Yesterday, we went to the mall. It’s huge- a lot lot bigger than any English shopping centre. The crowds stared and swirled. The noise was infernal. The thing that stopped me running away to cut was my sister. I was beside myself when we got to the food court because of how huge it was and how many people stared at me and my stupid fucking scars.
The voices are adamant about the 5th of September now. I have two weeks left to live.
I don’t think that if I make this, they will give me another chance. I wish I was free of this. I wish I was alive. I wish I was dead.

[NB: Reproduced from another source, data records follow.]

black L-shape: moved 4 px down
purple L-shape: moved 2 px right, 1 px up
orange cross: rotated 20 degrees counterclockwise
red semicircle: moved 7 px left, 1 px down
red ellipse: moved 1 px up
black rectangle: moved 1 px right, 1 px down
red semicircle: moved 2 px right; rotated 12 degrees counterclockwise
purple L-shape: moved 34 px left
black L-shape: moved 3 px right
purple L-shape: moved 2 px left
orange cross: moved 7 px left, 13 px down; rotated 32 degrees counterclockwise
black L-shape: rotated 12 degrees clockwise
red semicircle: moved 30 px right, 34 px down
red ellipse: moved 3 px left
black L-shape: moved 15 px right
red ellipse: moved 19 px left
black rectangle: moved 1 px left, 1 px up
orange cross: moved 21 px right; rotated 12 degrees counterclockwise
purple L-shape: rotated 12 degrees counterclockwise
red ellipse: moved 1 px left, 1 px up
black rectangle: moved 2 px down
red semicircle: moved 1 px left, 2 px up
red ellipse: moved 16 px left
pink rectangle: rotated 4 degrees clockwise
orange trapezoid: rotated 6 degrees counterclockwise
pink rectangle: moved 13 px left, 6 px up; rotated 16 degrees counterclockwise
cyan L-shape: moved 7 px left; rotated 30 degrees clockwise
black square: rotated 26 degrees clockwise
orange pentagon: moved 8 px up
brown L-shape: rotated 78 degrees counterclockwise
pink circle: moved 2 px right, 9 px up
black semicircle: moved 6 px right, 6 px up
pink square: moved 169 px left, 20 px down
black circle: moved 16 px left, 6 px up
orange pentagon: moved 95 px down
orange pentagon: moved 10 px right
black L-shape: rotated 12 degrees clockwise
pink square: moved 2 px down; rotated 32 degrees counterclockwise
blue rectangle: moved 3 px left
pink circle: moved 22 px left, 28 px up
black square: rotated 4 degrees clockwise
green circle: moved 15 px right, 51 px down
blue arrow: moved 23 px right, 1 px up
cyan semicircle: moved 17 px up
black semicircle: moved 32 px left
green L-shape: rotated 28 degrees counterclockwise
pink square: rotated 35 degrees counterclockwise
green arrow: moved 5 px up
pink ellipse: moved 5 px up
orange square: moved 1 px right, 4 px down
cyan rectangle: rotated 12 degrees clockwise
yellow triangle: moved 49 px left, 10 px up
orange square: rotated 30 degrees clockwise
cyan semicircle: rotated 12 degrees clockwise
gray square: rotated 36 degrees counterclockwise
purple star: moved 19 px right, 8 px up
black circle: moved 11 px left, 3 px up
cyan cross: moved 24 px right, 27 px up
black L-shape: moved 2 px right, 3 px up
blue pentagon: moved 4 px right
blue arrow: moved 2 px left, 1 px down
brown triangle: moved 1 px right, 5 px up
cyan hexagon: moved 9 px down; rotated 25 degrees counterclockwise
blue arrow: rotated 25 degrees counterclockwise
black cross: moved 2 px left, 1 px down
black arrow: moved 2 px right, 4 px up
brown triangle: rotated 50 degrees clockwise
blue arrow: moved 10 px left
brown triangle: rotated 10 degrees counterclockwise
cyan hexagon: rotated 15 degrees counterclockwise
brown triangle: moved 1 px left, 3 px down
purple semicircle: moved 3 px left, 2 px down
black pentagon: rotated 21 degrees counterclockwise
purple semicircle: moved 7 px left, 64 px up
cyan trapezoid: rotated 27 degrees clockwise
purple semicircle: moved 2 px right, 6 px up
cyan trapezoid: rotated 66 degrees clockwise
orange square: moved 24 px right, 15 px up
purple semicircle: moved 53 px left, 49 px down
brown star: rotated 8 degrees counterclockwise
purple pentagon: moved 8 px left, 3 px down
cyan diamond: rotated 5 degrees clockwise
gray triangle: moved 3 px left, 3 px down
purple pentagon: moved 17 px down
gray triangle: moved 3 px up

To everyone who has stuck by me- thank you. I’ve needed all of you, if you stopped by to read, if you commented, liked, or followed, or even if you were there for just one second viewing the title of my latest post- thank you. I couldn’t have staved off the voices for this long without you lot.
To my IM friends- thank gods for you. You have cheered me up when I’ve been past rock bottom, stuck by me when I’ve been negative, and shared hilarity and craziness with me. I love you all lots.
To my friends: I am a terrible friend for not being closer to you all. I love you so much.
To my faerie queen- darling, I never stopped loving you. I crave the touch of your hand. I miss your pretty eyes. I wish I had been less crazy when we met- maybe I could have saved you from your own demons. Sadly, mine are claiming me.
To my best friends- Jesus, I’ll miss you. I wish I wasn’t like this. I love you so so much H, and I wish I was with you. K, I will never forget you accepting that I hear voices and not being bothered. I love you too sis.
To my family- my will is in both journals. I love you more than words can describe.
Sorry to write this, but if the voices win, I need to let everyone know that I love them, and I’m sorry.